Because a range of frequencies might be used for the same purpose, it is customary to refer to the range as a band of frequencies. One of the two main frequency ranges used for wireless LAN communication lies between 2.400 and 2.4835 GHz. The other range lies between 5.150 and 5.825 GHz. The 5-GHz band actually contains the following 4 separate and distinct sub-bands:
- 5.150 to 5.250 GHz
- 5.250 to 5.350 GHz
- 5.470 to 5.725 GHz
- 5.725 to 5.825 GHz
A frequency band contains a continuous range of frequencies. To keep everything orderly and compatible, bands/sub-bands are usually divided into a number of distinct channels. Each channel is known by a channel number and is assigned to a specific frequency.
In the 5-GHz band, each channel is allocated a frequency range that does not overlap the frequencies allocated for any other channel. In other words, the 5-GHz band consists of nonoverlapping channels.

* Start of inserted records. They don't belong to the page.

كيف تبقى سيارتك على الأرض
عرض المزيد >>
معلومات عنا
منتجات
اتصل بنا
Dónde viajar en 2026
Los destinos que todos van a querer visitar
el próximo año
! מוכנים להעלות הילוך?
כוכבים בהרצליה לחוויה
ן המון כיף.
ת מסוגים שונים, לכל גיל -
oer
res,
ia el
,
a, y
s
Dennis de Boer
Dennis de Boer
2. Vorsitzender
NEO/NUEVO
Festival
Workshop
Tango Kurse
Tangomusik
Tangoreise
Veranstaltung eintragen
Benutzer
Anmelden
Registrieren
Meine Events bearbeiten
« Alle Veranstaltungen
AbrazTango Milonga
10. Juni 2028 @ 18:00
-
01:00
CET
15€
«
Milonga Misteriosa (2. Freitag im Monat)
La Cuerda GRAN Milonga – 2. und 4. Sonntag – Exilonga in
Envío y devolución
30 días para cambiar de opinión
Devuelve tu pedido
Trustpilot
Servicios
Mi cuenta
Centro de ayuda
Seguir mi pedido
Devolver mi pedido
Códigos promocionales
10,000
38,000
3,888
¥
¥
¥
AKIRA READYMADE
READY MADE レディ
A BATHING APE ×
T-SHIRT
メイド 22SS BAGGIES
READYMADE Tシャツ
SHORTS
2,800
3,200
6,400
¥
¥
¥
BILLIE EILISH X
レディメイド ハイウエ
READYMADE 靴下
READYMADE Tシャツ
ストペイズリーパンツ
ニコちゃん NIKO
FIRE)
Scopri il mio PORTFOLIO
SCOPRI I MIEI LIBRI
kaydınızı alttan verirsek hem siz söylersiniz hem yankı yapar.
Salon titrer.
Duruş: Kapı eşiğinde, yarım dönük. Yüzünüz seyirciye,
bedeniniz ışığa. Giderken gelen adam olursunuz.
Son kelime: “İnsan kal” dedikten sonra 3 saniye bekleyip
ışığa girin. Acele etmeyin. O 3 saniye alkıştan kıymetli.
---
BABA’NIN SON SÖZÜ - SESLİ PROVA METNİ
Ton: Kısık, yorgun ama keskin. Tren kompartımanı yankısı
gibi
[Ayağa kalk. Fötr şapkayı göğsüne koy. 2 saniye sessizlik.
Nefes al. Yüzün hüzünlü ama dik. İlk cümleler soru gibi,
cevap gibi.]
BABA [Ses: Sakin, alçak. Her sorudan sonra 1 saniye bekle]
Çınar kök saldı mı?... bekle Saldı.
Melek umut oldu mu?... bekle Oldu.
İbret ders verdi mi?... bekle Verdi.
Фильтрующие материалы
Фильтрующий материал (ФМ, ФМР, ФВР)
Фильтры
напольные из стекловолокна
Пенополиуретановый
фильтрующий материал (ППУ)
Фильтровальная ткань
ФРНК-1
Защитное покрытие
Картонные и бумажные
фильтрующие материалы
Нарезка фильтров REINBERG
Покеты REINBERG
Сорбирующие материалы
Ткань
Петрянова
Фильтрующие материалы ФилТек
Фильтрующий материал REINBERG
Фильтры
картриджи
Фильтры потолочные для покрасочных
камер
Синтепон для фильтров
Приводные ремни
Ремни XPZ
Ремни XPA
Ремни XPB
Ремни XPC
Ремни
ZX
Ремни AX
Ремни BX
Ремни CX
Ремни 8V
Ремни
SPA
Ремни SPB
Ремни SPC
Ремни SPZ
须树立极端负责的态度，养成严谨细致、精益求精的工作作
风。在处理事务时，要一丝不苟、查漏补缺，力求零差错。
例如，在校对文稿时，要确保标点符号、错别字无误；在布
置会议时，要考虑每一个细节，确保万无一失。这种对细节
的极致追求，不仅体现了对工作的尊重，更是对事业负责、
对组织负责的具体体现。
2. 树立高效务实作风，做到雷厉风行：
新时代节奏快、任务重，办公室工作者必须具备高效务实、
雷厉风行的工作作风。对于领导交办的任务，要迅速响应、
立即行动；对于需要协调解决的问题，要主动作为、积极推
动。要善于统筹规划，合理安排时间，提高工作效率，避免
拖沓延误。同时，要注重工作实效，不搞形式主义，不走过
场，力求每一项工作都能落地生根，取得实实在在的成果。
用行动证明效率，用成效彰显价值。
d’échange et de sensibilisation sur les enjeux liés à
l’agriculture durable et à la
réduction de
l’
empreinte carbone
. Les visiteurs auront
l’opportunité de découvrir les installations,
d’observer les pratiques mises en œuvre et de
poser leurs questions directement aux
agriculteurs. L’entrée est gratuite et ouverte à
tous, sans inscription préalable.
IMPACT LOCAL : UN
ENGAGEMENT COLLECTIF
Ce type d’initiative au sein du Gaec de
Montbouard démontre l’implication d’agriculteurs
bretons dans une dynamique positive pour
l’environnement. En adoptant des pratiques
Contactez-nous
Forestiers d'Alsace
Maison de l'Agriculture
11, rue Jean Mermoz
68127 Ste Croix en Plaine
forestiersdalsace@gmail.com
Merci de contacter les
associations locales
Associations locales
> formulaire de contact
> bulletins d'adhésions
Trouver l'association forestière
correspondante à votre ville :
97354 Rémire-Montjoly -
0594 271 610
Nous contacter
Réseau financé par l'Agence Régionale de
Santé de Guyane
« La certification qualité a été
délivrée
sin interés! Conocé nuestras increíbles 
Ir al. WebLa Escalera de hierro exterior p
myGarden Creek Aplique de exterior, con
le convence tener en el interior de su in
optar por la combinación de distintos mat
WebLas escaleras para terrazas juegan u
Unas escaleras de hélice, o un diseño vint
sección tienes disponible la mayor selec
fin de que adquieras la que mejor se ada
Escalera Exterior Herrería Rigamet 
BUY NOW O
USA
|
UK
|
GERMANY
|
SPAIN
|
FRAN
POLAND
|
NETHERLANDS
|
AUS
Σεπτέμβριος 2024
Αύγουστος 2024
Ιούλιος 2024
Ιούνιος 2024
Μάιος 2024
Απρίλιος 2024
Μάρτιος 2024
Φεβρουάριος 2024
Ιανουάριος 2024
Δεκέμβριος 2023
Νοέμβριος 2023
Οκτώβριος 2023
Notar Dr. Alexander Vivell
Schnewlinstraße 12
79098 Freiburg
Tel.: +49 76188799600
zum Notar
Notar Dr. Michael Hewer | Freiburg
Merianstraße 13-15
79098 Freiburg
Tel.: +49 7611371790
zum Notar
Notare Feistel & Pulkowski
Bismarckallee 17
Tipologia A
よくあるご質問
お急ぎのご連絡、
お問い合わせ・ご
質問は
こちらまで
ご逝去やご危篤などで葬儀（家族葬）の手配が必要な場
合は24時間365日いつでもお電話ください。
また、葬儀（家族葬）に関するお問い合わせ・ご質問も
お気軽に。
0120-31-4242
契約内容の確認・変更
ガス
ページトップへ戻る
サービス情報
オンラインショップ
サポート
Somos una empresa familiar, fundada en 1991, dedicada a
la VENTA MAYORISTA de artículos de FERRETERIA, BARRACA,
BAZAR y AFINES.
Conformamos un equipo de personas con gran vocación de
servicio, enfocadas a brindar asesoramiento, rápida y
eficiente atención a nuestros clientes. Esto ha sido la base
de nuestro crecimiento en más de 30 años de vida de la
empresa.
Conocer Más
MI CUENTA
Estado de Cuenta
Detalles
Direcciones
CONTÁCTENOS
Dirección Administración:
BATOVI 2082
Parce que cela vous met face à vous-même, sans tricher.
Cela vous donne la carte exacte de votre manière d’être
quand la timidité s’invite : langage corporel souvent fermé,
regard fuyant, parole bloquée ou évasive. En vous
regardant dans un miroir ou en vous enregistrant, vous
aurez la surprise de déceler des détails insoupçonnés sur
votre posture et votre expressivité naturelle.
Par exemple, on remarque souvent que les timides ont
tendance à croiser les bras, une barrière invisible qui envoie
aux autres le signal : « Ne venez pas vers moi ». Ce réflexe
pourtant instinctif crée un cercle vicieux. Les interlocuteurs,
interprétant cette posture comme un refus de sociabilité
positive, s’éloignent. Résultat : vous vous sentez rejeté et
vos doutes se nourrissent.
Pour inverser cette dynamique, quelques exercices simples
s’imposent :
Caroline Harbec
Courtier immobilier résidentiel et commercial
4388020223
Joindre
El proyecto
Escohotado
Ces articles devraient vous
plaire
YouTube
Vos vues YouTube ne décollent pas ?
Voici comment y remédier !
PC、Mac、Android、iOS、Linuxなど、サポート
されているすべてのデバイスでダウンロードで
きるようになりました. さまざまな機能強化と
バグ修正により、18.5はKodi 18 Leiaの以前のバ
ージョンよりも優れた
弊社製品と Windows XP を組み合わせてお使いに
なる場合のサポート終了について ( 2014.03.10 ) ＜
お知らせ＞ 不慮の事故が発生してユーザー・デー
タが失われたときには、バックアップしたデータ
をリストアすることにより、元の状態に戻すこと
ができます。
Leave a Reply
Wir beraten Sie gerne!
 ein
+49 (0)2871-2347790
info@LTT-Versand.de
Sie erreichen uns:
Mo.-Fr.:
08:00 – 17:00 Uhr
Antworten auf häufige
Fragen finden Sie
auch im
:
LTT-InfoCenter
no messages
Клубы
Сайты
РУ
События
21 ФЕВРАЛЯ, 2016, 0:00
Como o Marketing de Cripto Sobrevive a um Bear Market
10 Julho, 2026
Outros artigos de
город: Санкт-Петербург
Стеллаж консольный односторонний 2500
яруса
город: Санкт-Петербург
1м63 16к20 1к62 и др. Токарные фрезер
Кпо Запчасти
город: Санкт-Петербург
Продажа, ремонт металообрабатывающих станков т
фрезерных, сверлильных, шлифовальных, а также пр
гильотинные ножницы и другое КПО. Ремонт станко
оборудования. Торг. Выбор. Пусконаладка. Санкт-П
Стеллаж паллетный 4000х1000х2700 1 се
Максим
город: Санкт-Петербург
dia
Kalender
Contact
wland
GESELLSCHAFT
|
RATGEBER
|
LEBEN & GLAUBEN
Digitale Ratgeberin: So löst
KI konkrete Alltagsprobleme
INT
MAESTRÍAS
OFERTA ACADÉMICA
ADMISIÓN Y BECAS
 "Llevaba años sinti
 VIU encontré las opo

The same is not true for the 2.4-GHz band. Each of its channels is much too wide to avoid overlapping the next lower or upper channel number. In fact, each channel covers the frequency range that is allocated to more than four consecutive channels. The only way to avoid any overlap between adjacent channels is to configure APs to use only channels 1, 6, and 11 (USA) or 2, 7 and 12 (EU, etc). Incluso se puede usar 3, 8 y 13, pero no el 14 ya que está fuera del rango.
Standards
Wireless client devices and APs can be compatible with one or more amendments; however, a client and an AP can communicate only if they both support and agree to use the same amendment.
APs can usually operate on both bands simultaneously to support any clients that might be present on each band. However, wireless clients typically associate with an AP on one band at a time, while scanning for potential APs on both bands. The band used to connect to an AP is chosen according to the OS, wireless adapter driver, and other internal configuration. A wireless client can initiate an association with an AP on one band and then switch to the other band if the signal conditions are better there.
In open space, RF signals propagate or reach further on the 2.4-GHz band than on the 5-GHz band. They also tend to penetrate indoor walls and objects easier at 2.4 GHz than 5 GHz. However, the 2.4-GHz band is commonly more crowded with wireless devices. Remember that only three nonoverlapping channels are available, so the chances of other neighboring APs using the same channels is greater. In contrast, the 5-GHz band has many more channels available to use, making channels less crowded and experiencing less interference.